[Exercise inputs]
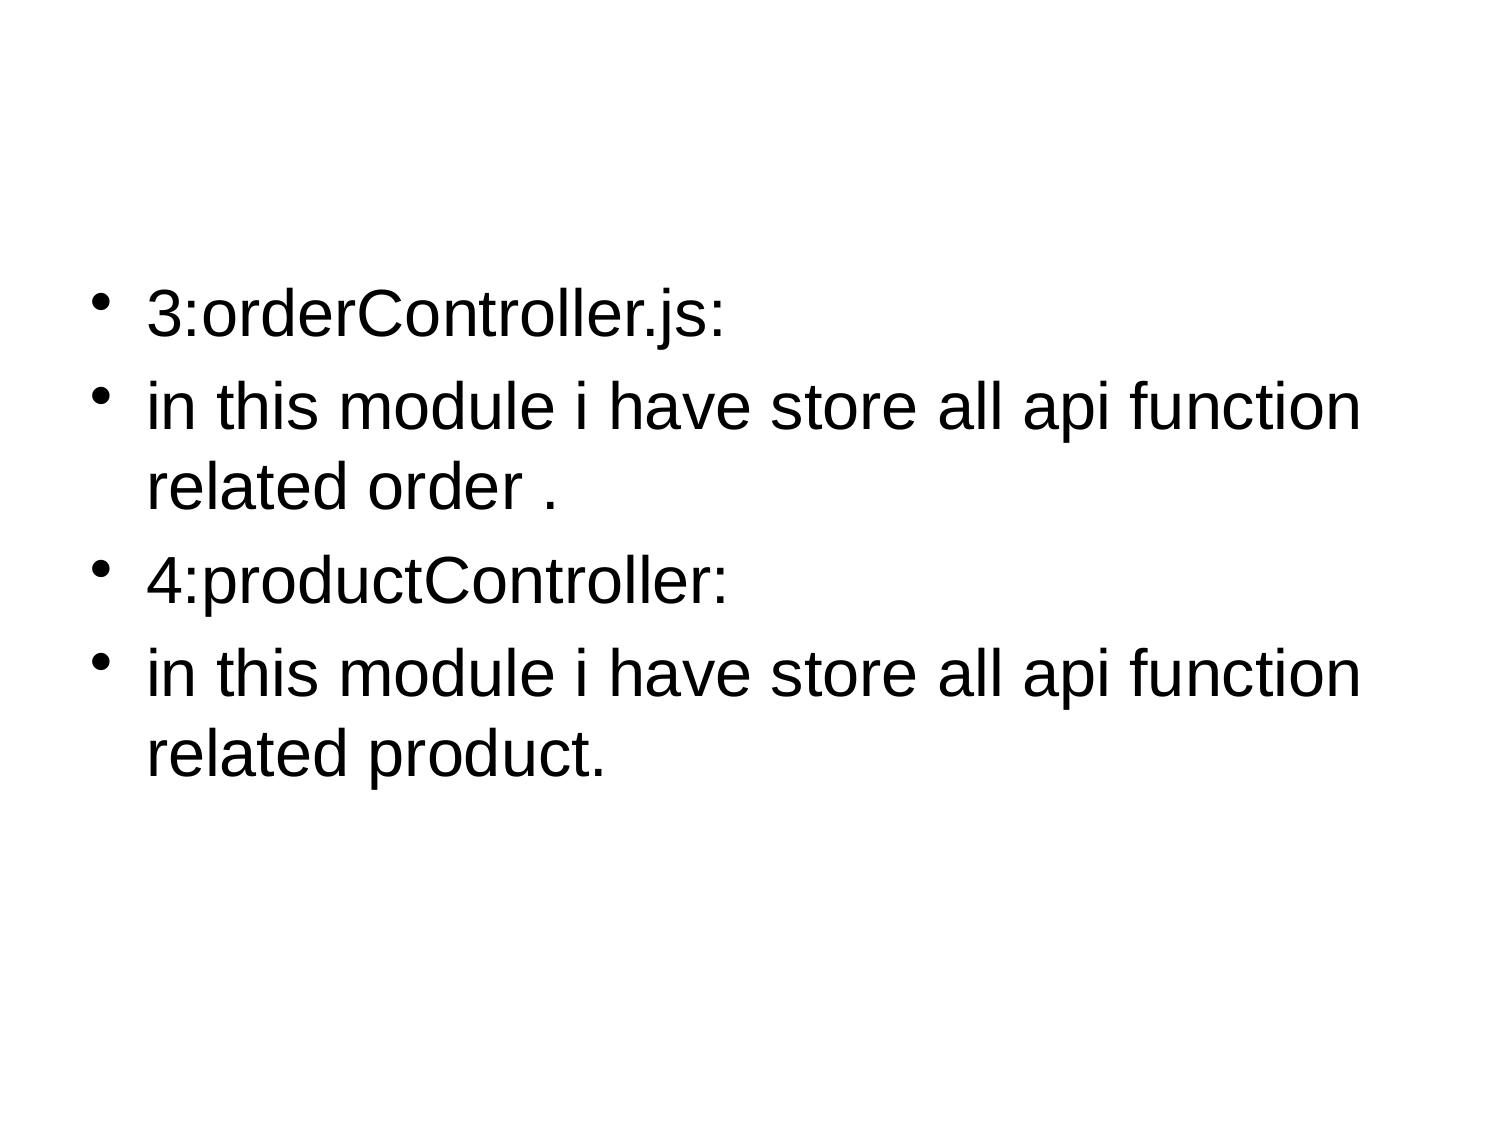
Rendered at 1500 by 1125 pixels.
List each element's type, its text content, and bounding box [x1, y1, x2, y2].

list 3:orderController.js: in this module i have store all api function related order . 4:productController: in this module i have store all api function related product. [74, 262, 1426, 1006]
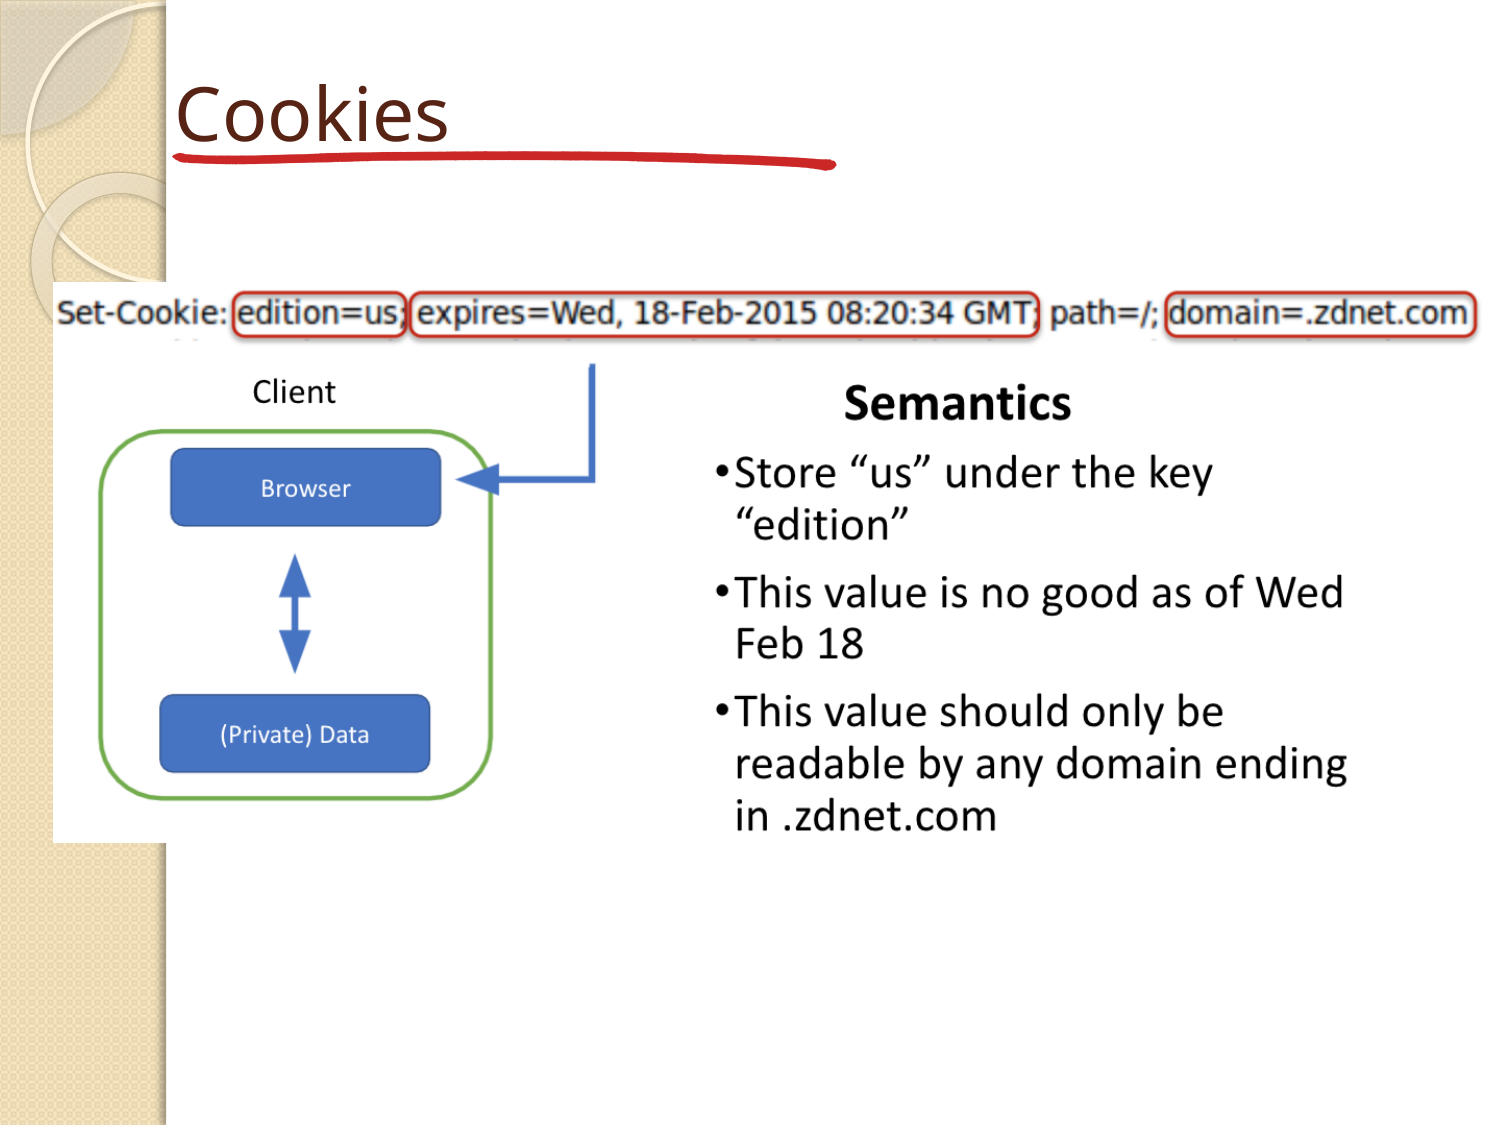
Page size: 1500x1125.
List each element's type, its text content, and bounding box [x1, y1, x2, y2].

title Cookies [160, 38, 1436, 185]
picture [52, 281, 1483, 843]
picture [169, 146, 845, 176]
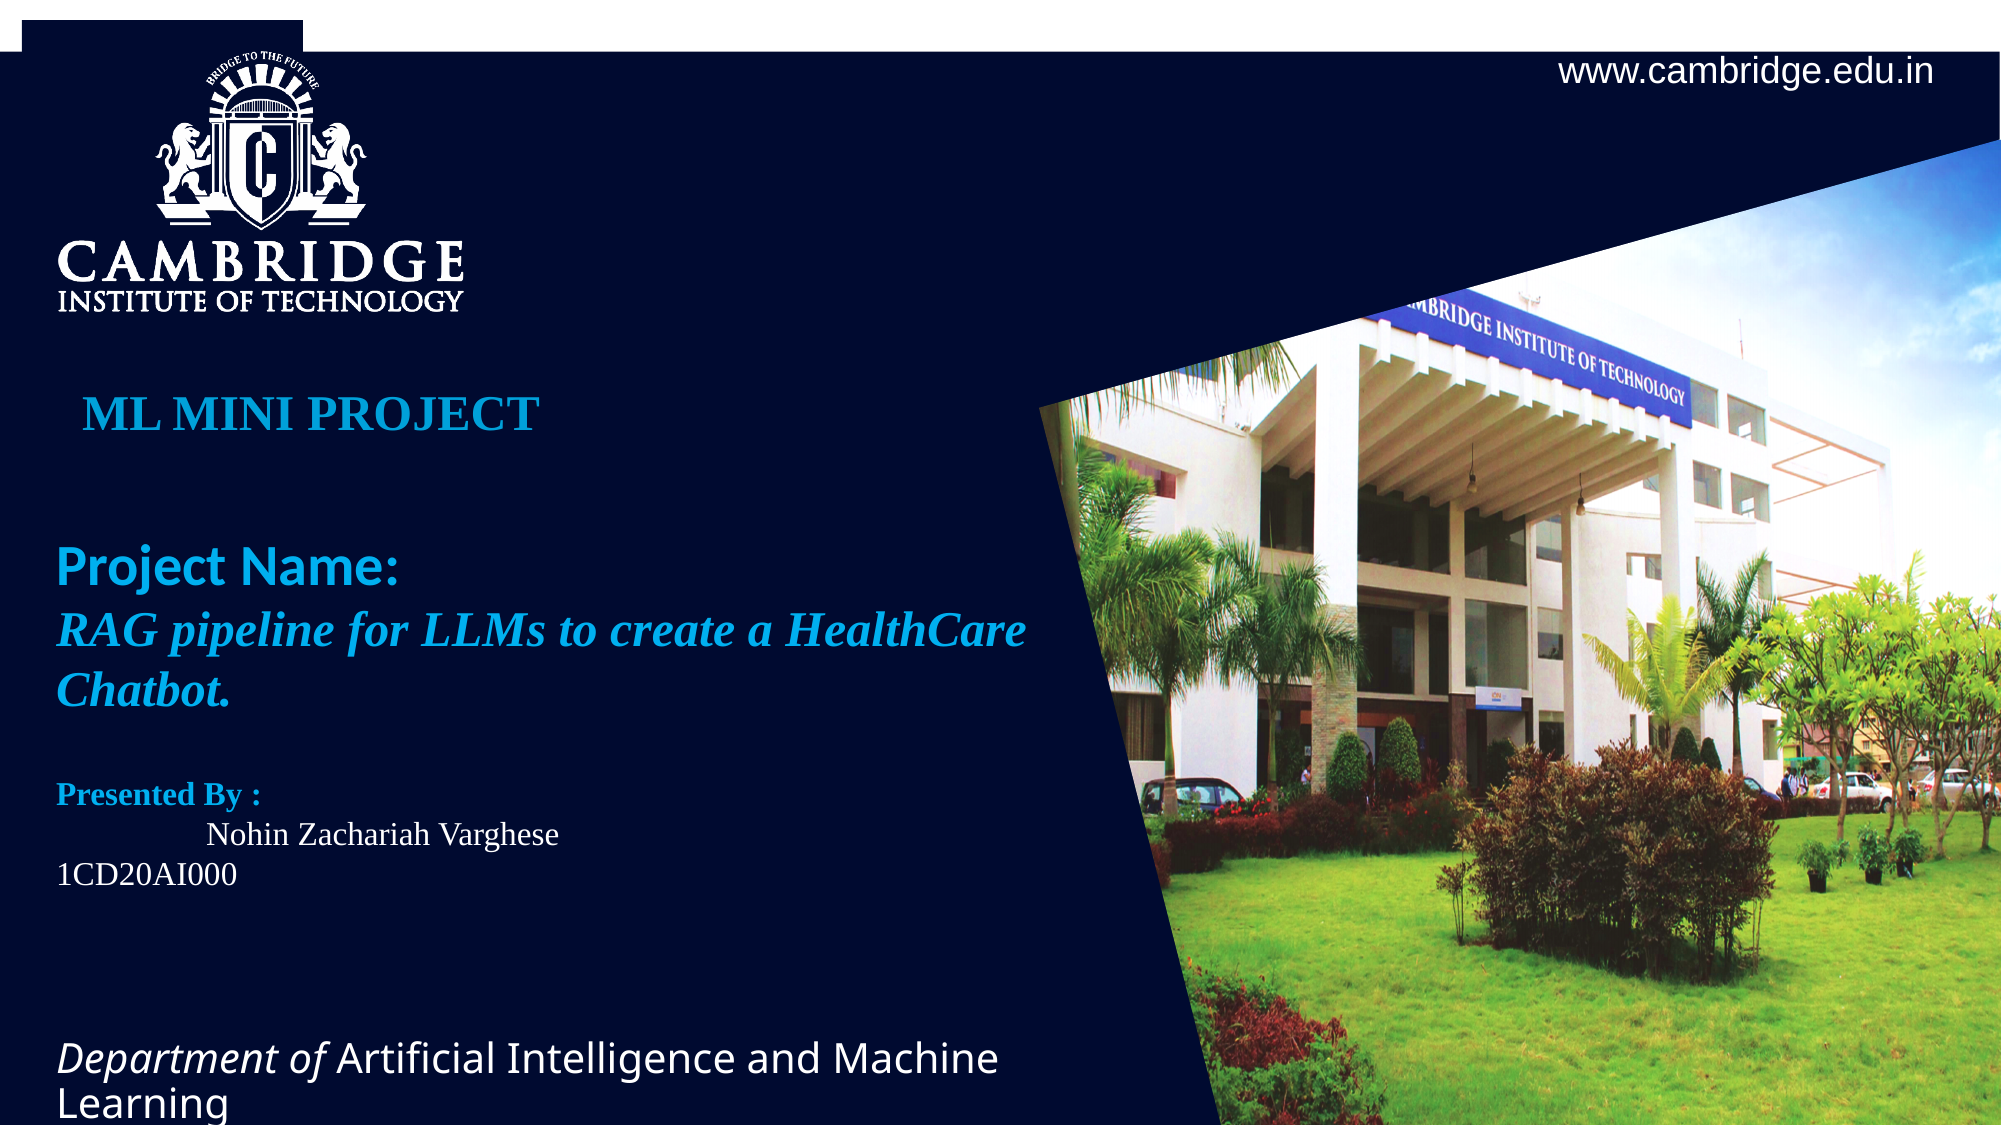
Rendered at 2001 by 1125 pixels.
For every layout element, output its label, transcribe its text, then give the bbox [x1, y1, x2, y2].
[/Exercise inputs]
▶ **Your task**
Quote the material word for word, dropping any images it holds.

▶ **Response box**
Rendered at 1500 by 1125 pixels.
List each element's type, its text content, and bounding box [x1, y1, x2, y2].

list 3:orderController.js: in this module i have store all api function related order . 4:productController: in this module i have store all api function related product. [74, 262, 1426, 1006]
Page size: 1500x1125.
List each element's type, its text content, and bounding box [x1, y1, x2, y2].

title Cookies [160, 38, 1436, 185]
picture [52, 281, 1483, 843]
picture [169, 146, 845, 176]
Rendered at 2001 by 1125 pixels.
For every layout element, output its label, transcribe its text, then give the bbox [x1, y1, x2, y2].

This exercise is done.